**Work to complete**: Leaving out all pictures, transcribe the lines below exactly, from the first through the line containing "right front paw: (1064, 851)".

━━━━━━━━━━━━━━━━━━━━━━━━━━━━━━

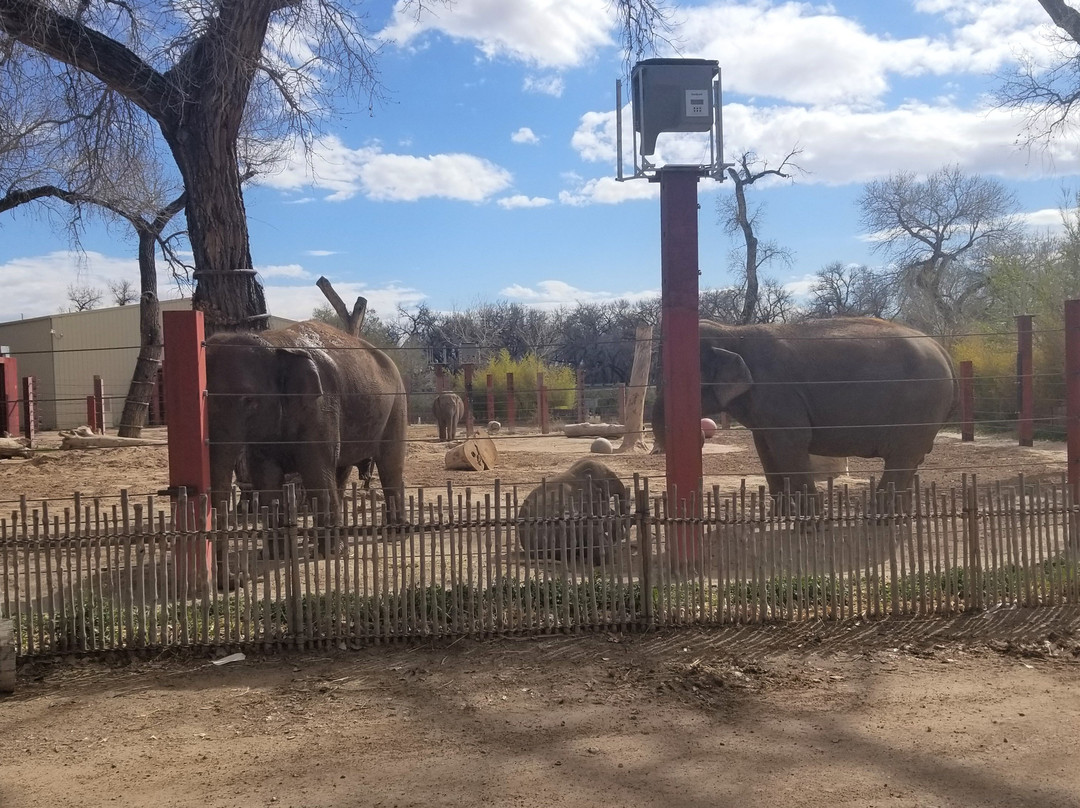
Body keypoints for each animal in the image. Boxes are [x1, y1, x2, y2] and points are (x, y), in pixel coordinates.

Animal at [205, 321, 406, 557]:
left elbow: (316, 469)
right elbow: (266, 475)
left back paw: (395, 533)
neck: (272, 342)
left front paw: (331, 553)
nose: (221, 563)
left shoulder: (321, 407)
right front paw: (274, 554)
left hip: (396, 405)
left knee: (390, 465)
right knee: (341, 470)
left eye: (249, 400)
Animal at [648, 317, 954, 499]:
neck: (732, 332)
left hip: (919, 407)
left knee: (902, 459)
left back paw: (878, 521)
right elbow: (765, 446)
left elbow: (791, 443)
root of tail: (942, 348)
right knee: (912, 460)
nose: (702, 433)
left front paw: (809, 526)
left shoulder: (778, 391)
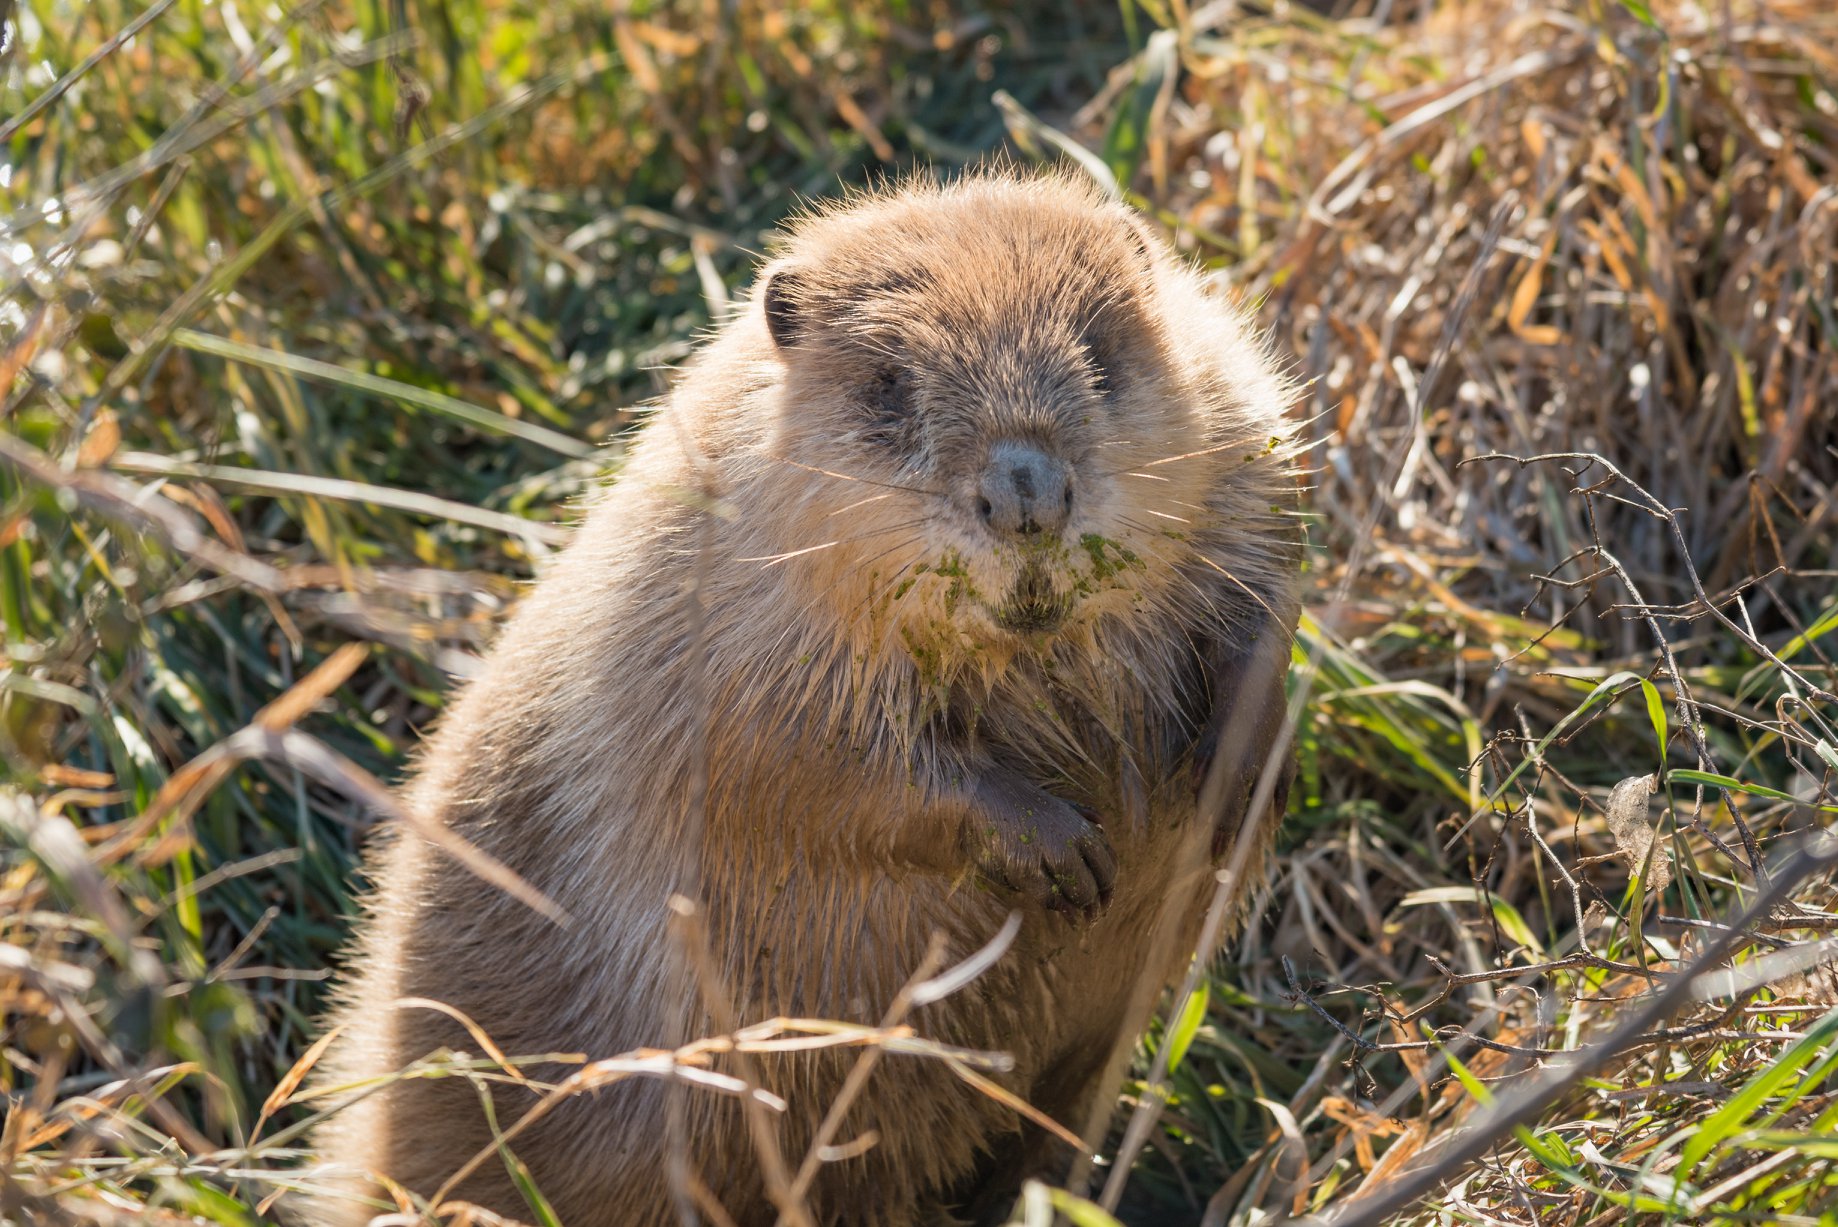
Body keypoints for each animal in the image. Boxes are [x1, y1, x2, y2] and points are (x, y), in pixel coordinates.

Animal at [308, 169, 1301, 1227]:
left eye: (1103, 355)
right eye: (889, 386)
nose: (1026, 494)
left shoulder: (1239, 415)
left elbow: (1268, 573)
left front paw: (1235, 772)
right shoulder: (711, 608)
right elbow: (808, 764)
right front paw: (1064, 851)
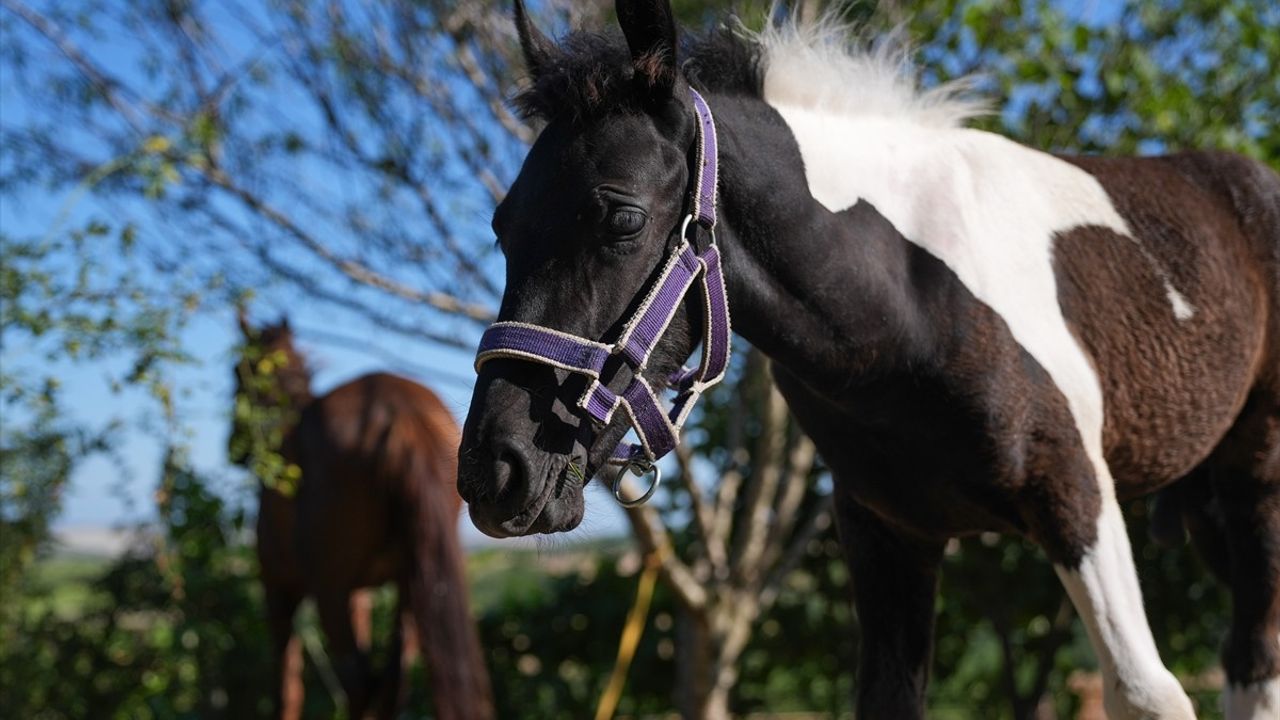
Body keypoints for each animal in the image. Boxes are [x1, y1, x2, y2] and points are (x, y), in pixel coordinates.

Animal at [230, 316, 488, 717]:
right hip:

━━━━━━━━━━━━━━━━━━━━━━━━━━━━━━

**Reply to the task**:
Body keypoints for each animal in the image. Boxes are [x1, y1, x2, y2] and points are (x, y), in pixel coordinates.

Animal at [205, 321, 406, 557]:
left elbow: (316, 469)
right elbow: (266, 475)
left back paw: (395, 533)
neck: (272, 342)
left front paw: (331, 553)
nose: (221, 563)
left shoulder: (321, 407)
right front paw: (274, 554)
left hip: (396, 405)
left knee: (390, 465)
right knee: (341, 470)
left eye: (249, 400)
Animal at [648, 317, 954, 499]:
neck: (732, 332)
left hip: (919, 407)
left knee: (902, 459)
left back paw: (878, 521)
right elbow: (765, 446)
left elbow: (791, 443)
root of tail: (942, 348)
right knee: (912, 460)
nose: (702, 433)
left front paw: (809, 526)
left shoulder: (778, 391)
Body keypoints for each animal in the image. Boxes are [x1, y1, x2, y2] and points are (x, y), in pixel coordinates.

Animal at [308, 169, 1301, 1227]:
left eye: (1103, 355)
right eye: (889, 386)
nose: (1026, 494)
left shoulder: (1239, 415)
left elbow: (1268, 573)
left front paw: (1235, 772)
right shoulder: (711, 608)
right elbow: (808, 764)
right front paw: (1064, 851)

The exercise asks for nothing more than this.